The year after she was diagnosed, Kelli was tested every three months for reoccurrence. The following year, she visited Texas Children’s Cancer Center twice for tests. Even though Kelli was given a clean bill of health, she continues to have annual checkups as part of her health-care routine.
“I try to prepare her every time for visits to the Cancer Center,” Lou Ann says. “She’s very concerned about the other patients. If she sees a child she doesn’t know, she goes right up and introduces herself.”
Lou Ann admits the experience changed the way her family views life.
“Our outlook is different than before,” she says. “Now we look at one day at a time, not five years from now. Anyone can have cancer.”

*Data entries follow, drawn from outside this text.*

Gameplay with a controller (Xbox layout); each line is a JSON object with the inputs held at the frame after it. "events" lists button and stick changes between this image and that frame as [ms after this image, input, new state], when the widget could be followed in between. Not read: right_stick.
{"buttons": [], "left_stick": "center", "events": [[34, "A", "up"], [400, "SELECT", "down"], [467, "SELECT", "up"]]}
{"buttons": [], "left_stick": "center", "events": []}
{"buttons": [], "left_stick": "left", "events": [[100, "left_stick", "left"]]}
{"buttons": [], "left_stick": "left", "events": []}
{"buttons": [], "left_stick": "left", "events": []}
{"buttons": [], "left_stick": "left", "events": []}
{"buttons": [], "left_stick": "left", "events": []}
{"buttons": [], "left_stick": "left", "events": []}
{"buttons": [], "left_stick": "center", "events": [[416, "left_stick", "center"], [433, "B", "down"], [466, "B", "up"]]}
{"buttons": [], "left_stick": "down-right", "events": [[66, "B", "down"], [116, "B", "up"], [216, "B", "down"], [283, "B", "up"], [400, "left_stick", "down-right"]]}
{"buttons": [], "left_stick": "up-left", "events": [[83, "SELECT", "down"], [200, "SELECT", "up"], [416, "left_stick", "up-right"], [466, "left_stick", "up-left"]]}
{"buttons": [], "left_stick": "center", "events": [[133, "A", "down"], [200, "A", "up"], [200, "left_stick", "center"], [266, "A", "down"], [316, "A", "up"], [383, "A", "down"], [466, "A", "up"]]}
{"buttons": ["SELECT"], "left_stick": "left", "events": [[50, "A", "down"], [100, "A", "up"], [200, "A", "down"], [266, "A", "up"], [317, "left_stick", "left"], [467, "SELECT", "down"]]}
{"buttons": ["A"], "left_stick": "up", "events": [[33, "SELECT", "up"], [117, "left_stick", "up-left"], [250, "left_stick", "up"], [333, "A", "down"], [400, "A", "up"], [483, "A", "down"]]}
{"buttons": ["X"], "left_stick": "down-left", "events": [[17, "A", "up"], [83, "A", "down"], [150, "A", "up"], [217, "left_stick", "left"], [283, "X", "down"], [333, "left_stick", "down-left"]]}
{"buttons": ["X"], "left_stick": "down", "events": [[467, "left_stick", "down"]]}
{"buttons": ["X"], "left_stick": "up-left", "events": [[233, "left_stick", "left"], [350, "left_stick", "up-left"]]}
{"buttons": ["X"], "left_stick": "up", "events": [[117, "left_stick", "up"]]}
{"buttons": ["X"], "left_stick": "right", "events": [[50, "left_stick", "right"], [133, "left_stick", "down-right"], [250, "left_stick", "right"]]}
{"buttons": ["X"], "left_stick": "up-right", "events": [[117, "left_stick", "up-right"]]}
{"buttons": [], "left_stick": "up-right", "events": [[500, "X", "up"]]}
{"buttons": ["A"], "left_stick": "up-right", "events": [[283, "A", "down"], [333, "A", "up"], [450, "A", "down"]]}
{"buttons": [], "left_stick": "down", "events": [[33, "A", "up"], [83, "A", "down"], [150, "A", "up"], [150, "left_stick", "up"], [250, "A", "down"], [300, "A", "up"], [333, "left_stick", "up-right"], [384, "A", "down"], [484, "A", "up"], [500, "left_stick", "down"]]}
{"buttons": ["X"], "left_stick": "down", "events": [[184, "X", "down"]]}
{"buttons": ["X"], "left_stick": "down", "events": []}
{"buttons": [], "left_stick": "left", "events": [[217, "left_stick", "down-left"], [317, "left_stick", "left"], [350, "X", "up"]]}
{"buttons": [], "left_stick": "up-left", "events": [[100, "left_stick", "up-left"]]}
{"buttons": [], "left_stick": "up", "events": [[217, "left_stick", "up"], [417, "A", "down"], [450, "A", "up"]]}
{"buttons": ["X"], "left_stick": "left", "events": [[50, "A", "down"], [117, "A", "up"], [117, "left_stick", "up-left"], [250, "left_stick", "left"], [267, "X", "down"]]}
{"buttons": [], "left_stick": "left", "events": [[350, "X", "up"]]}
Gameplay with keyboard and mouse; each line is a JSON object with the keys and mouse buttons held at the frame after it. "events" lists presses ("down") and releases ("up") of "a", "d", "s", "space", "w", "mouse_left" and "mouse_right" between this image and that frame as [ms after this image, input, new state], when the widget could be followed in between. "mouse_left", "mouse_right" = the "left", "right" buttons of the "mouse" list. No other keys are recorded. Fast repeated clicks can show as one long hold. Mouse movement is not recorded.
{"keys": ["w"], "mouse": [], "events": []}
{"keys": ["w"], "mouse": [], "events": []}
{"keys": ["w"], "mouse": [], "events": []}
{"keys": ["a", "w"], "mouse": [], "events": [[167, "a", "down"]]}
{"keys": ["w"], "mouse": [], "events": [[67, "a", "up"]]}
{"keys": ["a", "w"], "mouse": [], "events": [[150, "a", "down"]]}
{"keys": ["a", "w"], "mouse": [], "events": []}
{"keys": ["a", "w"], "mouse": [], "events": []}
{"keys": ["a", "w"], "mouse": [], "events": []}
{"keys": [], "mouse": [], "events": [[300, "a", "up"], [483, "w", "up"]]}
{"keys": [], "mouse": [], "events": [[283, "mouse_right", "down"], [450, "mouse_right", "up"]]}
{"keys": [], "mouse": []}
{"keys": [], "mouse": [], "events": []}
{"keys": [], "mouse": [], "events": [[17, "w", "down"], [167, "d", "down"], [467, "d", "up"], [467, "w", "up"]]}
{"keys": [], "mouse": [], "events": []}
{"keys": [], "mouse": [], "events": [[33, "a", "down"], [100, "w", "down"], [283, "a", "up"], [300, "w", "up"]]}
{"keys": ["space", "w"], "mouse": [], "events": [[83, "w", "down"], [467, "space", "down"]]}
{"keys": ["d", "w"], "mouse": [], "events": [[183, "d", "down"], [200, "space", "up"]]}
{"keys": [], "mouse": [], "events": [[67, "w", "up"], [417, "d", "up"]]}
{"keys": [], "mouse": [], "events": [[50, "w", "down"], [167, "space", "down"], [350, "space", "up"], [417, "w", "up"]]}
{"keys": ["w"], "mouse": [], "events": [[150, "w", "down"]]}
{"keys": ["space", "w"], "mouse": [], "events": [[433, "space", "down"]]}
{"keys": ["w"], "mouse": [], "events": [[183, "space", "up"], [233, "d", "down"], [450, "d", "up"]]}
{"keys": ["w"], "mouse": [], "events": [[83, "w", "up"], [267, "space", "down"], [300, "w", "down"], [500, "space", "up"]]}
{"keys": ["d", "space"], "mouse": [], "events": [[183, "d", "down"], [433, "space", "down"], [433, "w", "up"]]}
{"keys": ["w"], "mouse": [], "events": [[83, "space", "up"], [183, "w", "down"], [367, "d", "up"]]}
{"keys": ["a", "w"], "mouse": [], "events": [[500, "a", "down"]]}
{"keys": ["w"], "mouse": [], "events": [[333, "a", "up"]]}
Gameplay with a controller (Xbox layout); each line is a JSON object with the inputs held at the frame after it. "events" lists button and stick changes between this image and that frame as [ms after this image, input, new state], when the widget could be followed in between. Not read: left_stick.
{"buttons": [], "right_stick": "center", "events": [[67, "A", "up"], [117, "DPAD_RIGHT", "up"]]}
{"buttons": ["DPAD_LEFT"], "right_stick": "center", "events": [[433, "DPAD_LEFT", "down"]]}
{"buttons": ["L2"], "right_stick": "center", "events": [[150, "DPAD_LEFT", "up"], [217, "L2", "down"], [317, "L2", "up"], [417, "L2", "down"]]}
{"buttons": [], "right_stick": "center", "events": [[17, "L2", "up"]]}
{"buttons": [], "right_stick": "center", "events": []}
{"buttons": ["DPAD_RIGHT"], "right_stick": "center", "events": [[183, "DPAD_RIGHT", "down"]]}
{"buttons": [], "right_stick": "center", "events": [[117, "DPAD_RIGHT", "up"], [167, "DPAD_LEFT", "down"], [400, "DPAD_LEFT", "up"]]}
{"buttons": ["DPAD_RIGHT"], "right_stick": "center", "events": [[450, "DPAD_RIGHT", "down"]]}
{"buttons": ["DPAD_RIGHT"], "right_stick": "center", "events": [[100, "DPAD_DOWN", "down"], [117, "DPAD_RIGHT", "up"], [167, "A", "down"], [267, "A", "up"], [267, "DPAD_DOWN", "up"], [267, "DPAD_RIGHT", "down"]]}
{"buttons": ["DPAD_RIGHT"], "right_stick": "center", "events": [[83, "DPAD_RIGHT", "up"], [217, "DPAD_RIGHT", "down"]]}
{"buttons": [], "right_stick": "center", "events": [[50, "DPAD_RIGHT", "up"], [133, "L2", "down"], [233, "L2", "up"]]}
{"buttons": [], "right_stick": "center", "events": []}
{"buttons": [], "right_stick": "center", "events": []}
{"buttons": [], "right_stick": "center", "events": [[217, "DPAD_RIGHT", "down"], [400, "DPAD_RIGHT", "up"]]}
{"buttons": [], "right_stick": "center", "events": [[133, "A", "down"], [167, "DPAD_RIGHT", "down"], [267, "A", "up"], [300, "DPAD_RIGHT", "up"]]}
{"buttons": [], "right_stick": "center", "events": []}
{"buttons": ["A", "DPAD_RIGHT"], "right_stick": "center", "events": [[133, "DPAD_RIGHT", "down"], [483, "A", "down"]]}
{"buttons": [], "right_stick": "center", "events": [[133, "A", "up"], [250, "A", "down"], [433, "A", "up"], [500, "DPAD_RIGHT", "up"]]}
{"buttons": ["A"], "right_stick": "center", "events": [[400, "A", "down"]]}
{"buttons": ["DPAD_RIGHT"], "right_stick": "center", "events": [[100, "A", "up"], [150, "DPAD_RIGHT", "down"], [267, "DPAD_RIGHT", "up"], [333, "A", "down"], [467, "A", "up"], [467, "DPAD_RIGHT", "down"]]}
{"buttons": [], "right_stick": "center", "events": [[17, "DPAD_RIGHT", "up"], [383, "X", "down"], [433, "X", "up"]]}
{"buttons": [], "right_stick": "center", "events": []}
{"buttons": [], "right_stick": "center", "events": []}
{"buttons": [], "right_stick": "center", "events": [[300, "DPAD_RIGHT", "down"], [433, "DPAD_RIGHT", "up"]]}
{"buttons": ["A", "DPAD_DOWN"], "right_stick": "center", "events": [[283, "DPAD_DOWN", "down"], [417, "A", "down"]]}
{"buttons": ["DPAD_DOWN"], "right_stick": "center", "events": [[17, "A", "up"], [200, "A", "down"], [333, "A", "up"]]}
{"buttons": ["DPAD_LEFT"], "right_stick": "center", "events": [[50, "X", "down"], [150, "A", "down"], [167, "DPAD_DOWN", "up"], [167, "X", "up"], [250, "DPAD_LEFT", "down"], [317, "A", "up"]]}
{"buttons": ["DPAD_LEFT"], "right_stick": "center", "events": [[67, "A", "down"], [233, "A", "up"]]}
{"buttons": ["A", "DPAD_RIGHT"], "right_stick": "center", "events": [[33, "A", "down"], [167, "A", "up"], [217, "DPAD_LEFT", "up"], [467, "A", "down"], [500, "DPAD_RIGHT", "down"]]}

In the course of his work, Kelli’s dad visits the hospital more often. He serves as supervisor of construction services for Ulrich Engineers, the geotechnical engineering firm responsible for the foundation design of Texas Children’s expanded clinic building.
“When I look at those buildings, I have fond memories,” says Scott, who often gives baseball caps and hard hats to the patients. “It was an awfully frightening time, but we got to where we felt that the staff at Texas Children’s Cancer Center was like family. It’s one of the reasons whenever — no matter where — I run into any of them, they deserve a hug.”